John Boyne - The Boy in the Striped Pyjamas
I’m naturally suspicious of the recent glut of novels marketed as children’s literature for adults (see ‘The Curious Incident of the Dog in the Night-Time’ and ‘The Life of Pi’), but this is a darker proposition. The Holocaust makes for a particularly poignant subject for John Boyne’s ‘The Boy in the Striped Pyjamas’, a novella told from the perspective of a naive nine year old German, Bruno, whose father is a concentration camp commander. The climax will seem to readers either overly predictable or horrifyingly inevitable - I fell into the second category: while I certainly saw the ending coming, and had built up a fair head of cynicism during the course of the story, found myself moved at the last nonetheless.
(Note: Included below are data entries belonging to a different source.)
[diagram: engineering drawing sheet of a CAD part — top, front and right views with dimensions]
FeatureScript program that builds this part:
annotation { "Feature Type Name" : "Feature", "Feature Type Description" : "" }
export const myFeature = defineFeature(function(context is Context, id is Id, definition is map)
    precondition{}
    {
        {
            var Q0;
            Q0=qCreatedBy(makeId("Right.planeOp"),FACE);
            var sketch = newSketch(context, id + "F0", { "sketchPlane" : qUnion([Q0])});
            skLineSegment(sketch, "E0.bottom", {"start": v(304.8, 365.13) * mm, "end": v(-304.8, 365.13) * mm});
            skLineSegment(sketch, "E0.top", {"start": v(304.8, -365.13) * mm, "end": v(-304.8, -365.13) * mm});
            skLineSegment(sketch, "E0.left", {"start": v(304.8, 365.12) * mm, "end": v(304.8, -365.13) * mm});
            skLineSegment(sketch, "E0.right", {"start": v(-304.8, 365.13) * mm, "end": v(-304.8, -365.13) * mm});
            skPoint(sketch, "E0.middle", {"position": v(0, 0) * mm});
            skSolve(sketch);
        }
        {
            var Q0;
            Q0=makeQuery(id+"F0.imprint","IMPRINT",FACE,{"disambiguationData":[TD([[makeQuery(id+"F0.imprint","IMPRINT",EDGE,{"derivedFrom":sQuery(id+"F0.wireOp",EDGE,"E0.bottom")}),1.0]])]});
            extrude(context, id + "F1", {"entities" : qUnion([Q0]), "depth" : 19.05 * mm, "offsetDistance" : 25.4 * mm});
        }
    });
Bruno’s childish naivety recalls comparable characterisations of blindness and self-denial in the World War II-based works of Kazuo Ishiguro: the gentleman detective of ‘When We Were Orphans‘, or the unquestioning butler in ‘Remains of the Day‘. Bruno’s blindness is almost harder to give credence than that of the narrator in the former: Bruno may be a rather sheltered and spoilt nine year old but his ignorance sometimes stretches the boundaries of credibility. The novel reminded me in part of the film ‘Life is Beautiful’, in which an Italian Jew creates the elaborate illusion for his son that life in the concentration camp is in fact a contest to win a tank. This conceit was echoed in turn by ‘Goodbye Lenin’: a young man is impelled to create an illusive reality around his infirm mother to convince her that communism is still alive following the fall of the Berlin Wall.
Bruno, however, is not subject to any particularly elaborate ruse to shield him from the truth, other than an unfailing belief in the sound judgement of his father and the propagandist line that “Germany is the greatest of all countries”. Rather, Bruno is unable to countenance - much like the anachronistic protagonists of Ishiguro’s novels - the fullness and complexity of evil in the world. In the case of ”The Boy with the striped Pyjamas’, it’s an exterminating evil that lies just on the other side of a fence: the kind of perimeter that children typically explore first. A quick read with lasting impact.